Dierenleed op de filmset Mark's Shadow dood op de set van Luck

Eén van de Flipper-dolfijnen stierf in 1970 een tragische dood. Kathy was zo ongelukkig in gevangenschap, dat ze de dood verkoos boven haar miserabele leven. Regisseur Ric O’Barry vertelt: ”Dolfijnen moeten ademhalen, net als mensen, en ze doen dit heel bewust. Door te stoppen met ademhalen plegen ze zelfmoord. Kathy zwom in mijn armen en keek me in de ogen. Vervolgens nam ze nog één keer adem en stopte. Ik zag haar wegzinken naar de bodem van de tank.’’

Sinds die fatale dag beschouwt O’Barry het als zijn levensdoel het welzijn van dolfijnen te verbeteren. Hij is te zien in de documentaire The Cove (2009). 

Waardering en respect
Er zullen fouten blijven worden gemaakt op filmsets. Of dit nu per ongeluk is of vanuit onachtzaamheid, het mag niet langer onder tafel worden geschoven. Met de huidige technologische mogelijkheden zou het niet meer nodig hoeven zijn om dieren toe te takelen met als enige doel entertainment. Het zou voor zowel kijkers als dierenrechtenactivisten een stuk geruster zijn om te weten dat in de basisbehoeften voor de dieren is voorzien. 

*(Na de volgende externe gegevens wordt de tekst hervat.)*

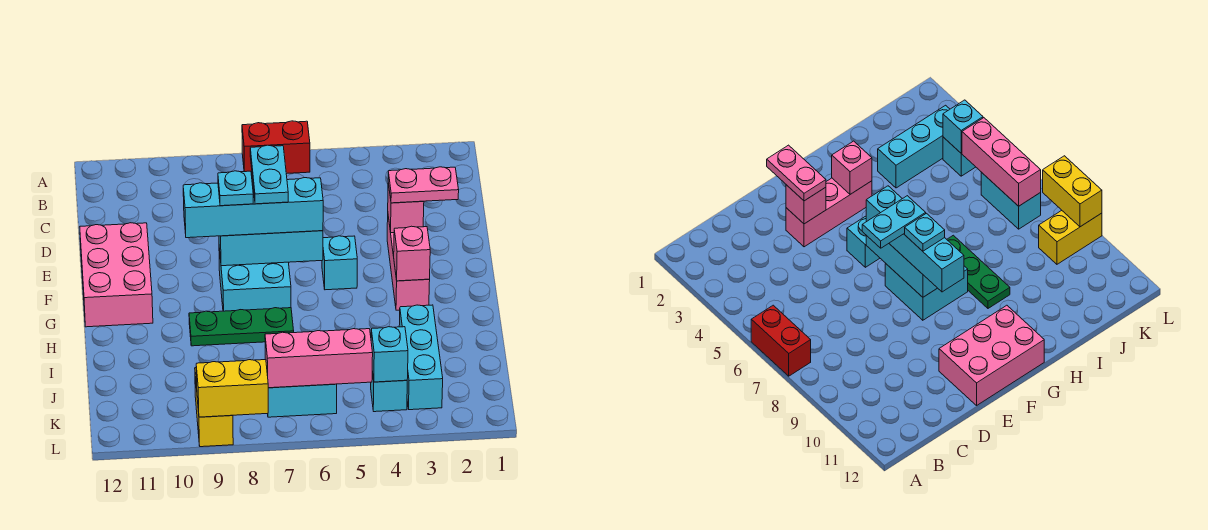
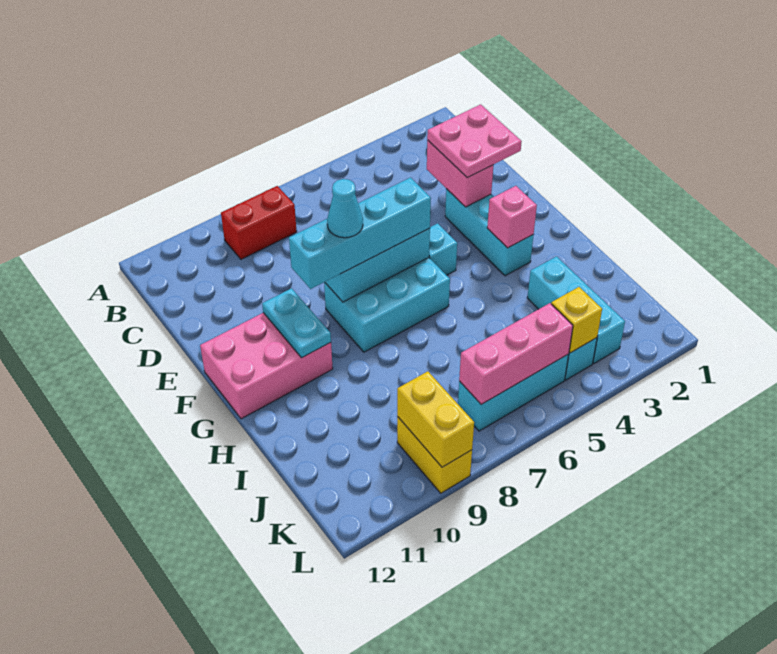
red brick A6:A7 level 1 -> red brick B8:B9 level 1
pink plate E2:E3 level 3 -> pink plate D2:E3 level 3
pink brick E3:G3 level 1 -> cyan brick E3:G3 level 1
pink brick E3 level 2 -> pink brick D3:E3 level 2
cyan plate E7:F7 level 4 -> cyan plate F10:G10 level 2
pink brick E11:G12 level 1 -> pink brick F10:G12 level 1
cyan brick F7:G8 level 1 -> cyan brick F6:G8 level 1
cyan plate F8 level 4 -> cyan cone F8 level 4
green plate H7:H9 level 1 -> none
cyan brick K4 level 2 -> yellow brick K4 level 2
cyan brick K6:K7 level 1 -> cyan brick K5:K7 level 1
yellow brick L8:L9 level 2 -> yellow brick K9:L9 level 2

Het komt nu neer op normen en waarden. Het lijkt overbodig te zeggen dat er geen enkel doel is dat de middelen heiligt wanneer dit betekent dat dieren worden toegetakeld en afgemaakt voor vermaak. Het wordt tijd dat dierlijke acteurs worden gewaardeerd en gerespecteerd, zodat we een nieuwe bladzijde kunnen omslaan in het boek van de filmindustrie.